We still have cards on the table, though, and the ace is ace among them is politics. Can we move out of our comfort zone and power through our differences in order to see and accomplish a shared future? Can we counter the tug of tribalism and pull together as our forebearers did during World War II?
To do that we’ll need to take incremental but bold steps, as the very oldest among us did then, not just accept but embrace sacrifice and see ourselves first and foremost as Ameri-Cans.
Or is that new bluff – that we can continue to posture and retreat amongst like minds and still somehow survive? That we can ignore science for platitudes, wisdom for soundbites and morality for expediency?
There are other cards on the table as well – racism, sexism, ageism. There’s pride and prejudice and sloth and lust and all the other golden oldies to boot. Each of them demands a decision of us.

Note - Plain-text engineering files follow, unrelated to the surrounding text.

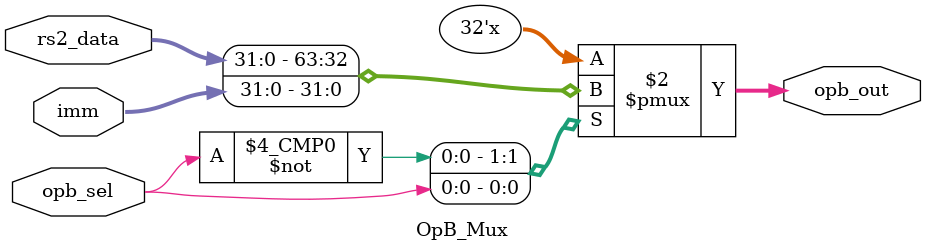
<source format=sv>
module OpB_Mux (
    input  wire [31:0] rs2_data,  // Dữ liệu từ register rs2
    input  wire [31:0] imm,        // Giá trị immediate
    input  wire        opb_sel,   // Tín hiệu chọn 1-bit
    output reg  [31:0] opb_out    // Ngõ ra 32-bit cho toán hạng B
);

    always @(*) begin
        case (opb_sel)
            1'b0: opb_out = rs2_data;  // Chọn rs2_data
            1'b1: opb_out = imm;        // Chọn PC
            default: opb_out = rs2_data; // Giá trị mặc định
        endcase
    end

endmodule

</source>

While we’re all but shut indoors, concentrating on the things we cannot do, something has started to happen in far-flung spots on the globe. Our planet began to heal. Dolphins and swans have reappeared in the now-clear waters of Venice and NASA images showing vastly improved air quality in China where factories were shuttered, among other observed instances of a cleaner world.
We don’t know how long any of that will last, but maybe it will just long enough for us to learn Mother Nature’s intended lesson: She can throw at us things for which we are completely unprepared, for which we have no precedent, defense or offense.
It’s time to decide about those cards on the table. Do we hold ‘em, or do we fold’em?